Television off but my flat opens onto a boulevard and I can see the opposite street where an antique tube television is showing the trailer for Ocean of Noise. People move in regimented ant-colony lines according to lighted signs, making way for car traffic that was given priority over pedestrians in the 1930s when auto manufacturers invented the crime of ‘jaywalking’. I wonder what new crime self-driving cars will invent to justify their own industries’ failings?

A coffee shop. Nose burned out, can’t stand to drink it but the barrista is friendly. I ignore the digital menus and ask for a latte with ‘my usual surprise’. It comes back with a Scottie dog’s smiling face etched in the foam on the top and I smile at her.

I carry the coffee with me, staring at it. Imagining the dog, dashing ahead of the ant-lines and the people staring at their phones, shocking them out of their complacency. A female college student is scowling because her touchscreen phone has a cracked screen and a jagged purple mark intruding across its display like a broken eye. It responds only sullenly to multiple furious pokes.

A car could hit her if the crowd wasn’t guiding her steps.

Stock market banners proclaim the imaginary heartbeat of an economy recovering without bringing back jobs. On the bay tourist kiosks follow me down the elevator to work, where I sit and stare at computers.

There are some breaks. I get to feed our flying pet. “Come here Beloved. You get a lunch break, eh?” She has a tracking bracelet these days with a little green display that winks at me.

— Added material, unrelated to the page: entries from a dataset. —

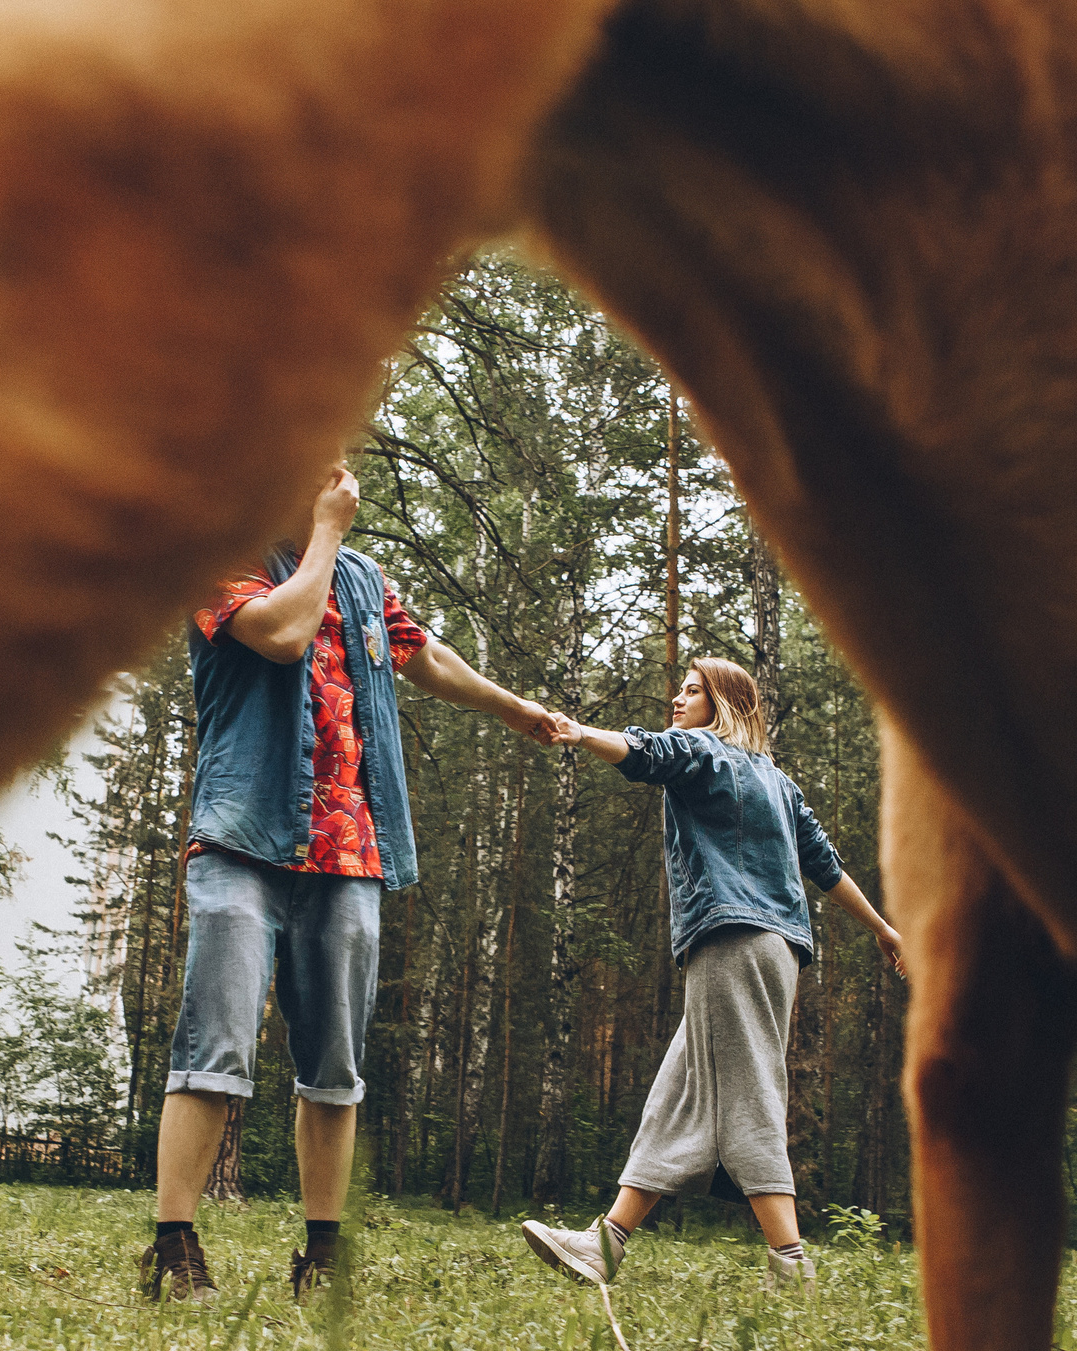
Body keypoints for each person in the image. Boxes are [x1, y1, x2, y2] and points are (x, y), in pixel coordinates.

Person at [142, 463, 554, 1303]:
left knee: (334, 1062)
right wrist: (325, 532)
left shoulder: (366, 579)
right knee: (214, 1047)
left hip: (349, 854)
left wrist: (517, 710)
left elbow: (424, 655)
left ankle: (322, 1256)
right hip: (244, 840)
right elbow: (283, 633)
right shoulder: (220, 557)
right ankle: (173, 1245)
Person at [521, 659, 902, 1291]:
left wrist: (580, 734)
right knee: (680, 1092)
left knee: (748, 1091)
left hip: (729, 939)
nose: (678, 698)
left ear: (723, 704)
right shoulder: (778, 783)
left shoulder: (705, 752)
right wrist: (885, 932)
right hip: (775, 949)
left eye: (692, 690)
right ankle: (604, 1245)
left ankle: (791, 1265)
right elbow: (825, 866)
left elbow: (645, 752)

Later I check my phone down to the cells before I give my thumbprint on a touchscreen and update the health records on one of our grosser patients.

Pissing rain on the way home. Just a carnival of lights, and my coat which does not smell like cigarettes pulled up tight around me. A thousand spectators, and I imagine they are open windows I can’t see in.

The same trailer playing on a loop as I jiggle the key to my apartment. The television is on inside. I am certain that I turned it off but these things are omnipresent. I watch the noise for awhile like the human flotsam of a prior age.

I shut the television off and check the thermostat before going to bed. My eyes register a red peripheral smear from my alarm clock. I shut my eyes and try to pretend the minutes on the display are not moving.

Monologue

“The worst thing about being the Doctor isn’t when the decisions are hard, it’s when the decisions are easy.

“An easy decision, I absolutely need to walk away, can hurt. I have to do a bad thing… it can destroy me. I have to do a good thing… oh sometimes that can be the worst one. Because sometimes the good thing is impossible. But it still needs to be done because it’s the right thing.

“And sometimes the easy decision is to do the right thing knowing I am going to fail.

“You can break your heart trying to save the universe. It’s so easy, all it takes is one person.

“Give me a hard decision any day. Those I can wrestle with. I’ll find an out, an angle. A way to deal or cheat or pull out a miracle by tacklign the problem any way but head-on.

“But the easy decisions, on a bad day… those can be the worst.”